Personal information
- Full name: Antonio Tapia Flores
- Date of birth: 13 November 1959 (age 66)
- Place of birth: Baena, Spain

Youth career
- Fuengirola

Senior career*
- Years: Team / Apps / (Gls)
- Málaga B
- Fuengirola

Managerial career
- 1986–1989: Mijas
- 1989–1992: Fuengirola
- 1992–1994: Los Boliches
- 1997–2001: Poli Ejido
- 2002–2005: Málaga B
- 2005–2006: Málaga
- 2006–2007: Poli Ejido
- 2007–2008: Granada 74
- 2008–2009: Málaga
- 2009–2010: Betis
- 2011: Tenerife

= Antonio Tapia =

Spanish footballer and manager (born 1959)

Antonio Tapia Flores (born 13 November 1959) is a Spanish football manager.

==Career==
Born in Baena, Córdoba, Tapia had an unassuming career as a footballer, only representing Málaga B and amateurs Fuengirola. Still not in his 30s, he began a coaching career with another club in Andalusia, Mijas, continuing in the area (and the regional leagues) the following years, with Fuengirola and Los Boliches.

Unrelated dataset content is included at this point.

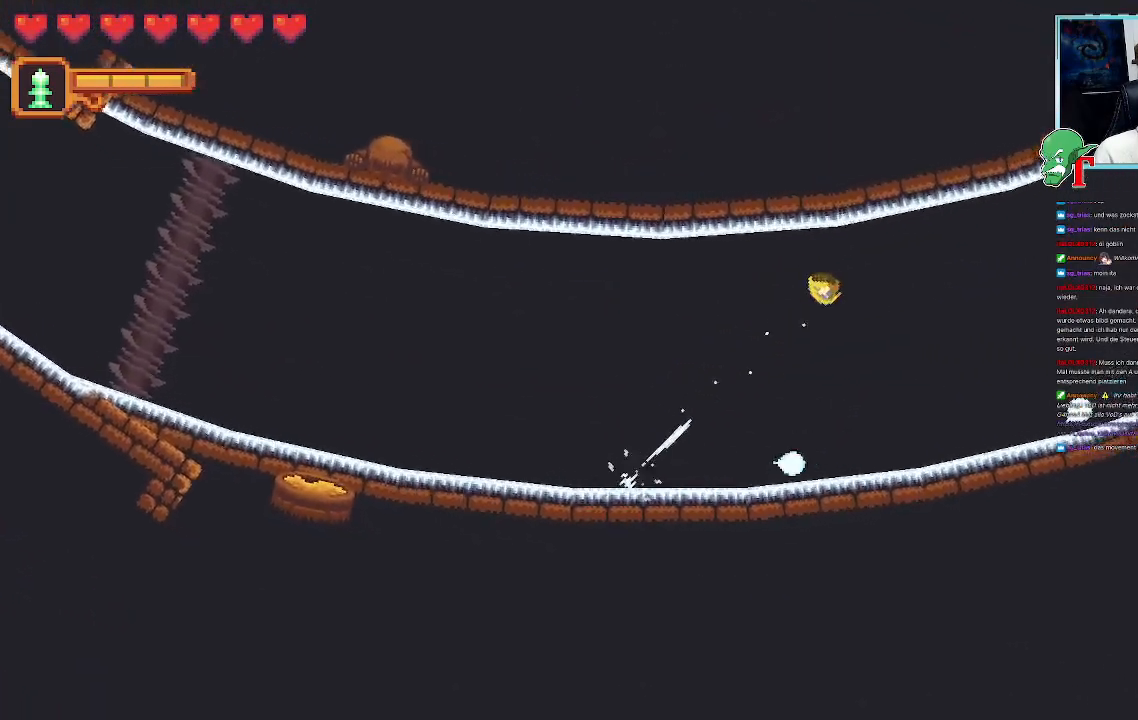
{"buttons": [], "left_stick": "down", "right_stick": "center", "events": [[34, "left_stick", "down-right"], [202, "left_stick", "down"]]}
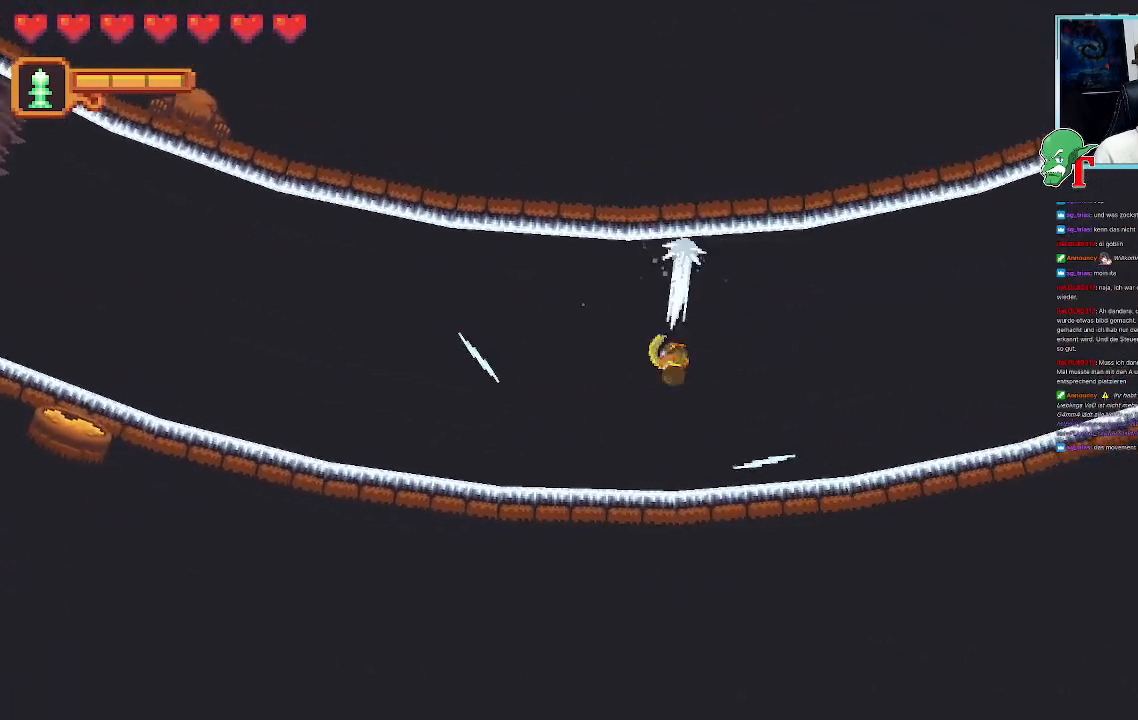
{"buttons": [], "left_stick": "up-right", "right_stick": "center", "events": [[302, "left_stick", "up-right"]]}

In 1994, Tapia joined Málaga's coaching staff as assistant, staying there for two years before moving in the same capacity to neighbouring Cádiz. He had his first spell as head manager with Polideportivo Ejido – still in Andalusia – in 1997, helping the side promote to Segunda División in 2001, although he would be sacked 11 matches into the following campaign due to poor results.

Tapia returned to Málaga's reserves in 2002, attaining another second-division promotion. After Gregorio Manzano's dismissal midway through the 2004–05 season, he took the reins of the first team – in La Liga– being fired in January 2006 and replaced by director of football Manolo Hierro, in an eventual relegation.

The following two years, Tapia had spells in the second tier and his native region, with Ejido and soon-to-be defunct Granada 74, with relegation in the latter. He then returned to the top flight and Málaga – recently promoted– and almost led the team to qualification for the UEFA Europa League, after finishing eighth.

Having rejected a new deal in order to listen to other offers, Tapia would eventually leave his place to Juan Ramón López Muñiz (who returned from Racing de Santander), signing with Real Betis of division two. After a series of bad results, the last a 1–0 loss at Levante, he was relieved of his duties on 24 January 2010, only being in charge for six months.

Exactly one year after his dismissal, Tapia was appointed at Tenerife, becoming the Canary Islands side's third manager in the second-tier season. In late March, he too was dismissed.

Tapia returned to Málaga on 21 August 2012, joining the club's football directory as a sporting adviser.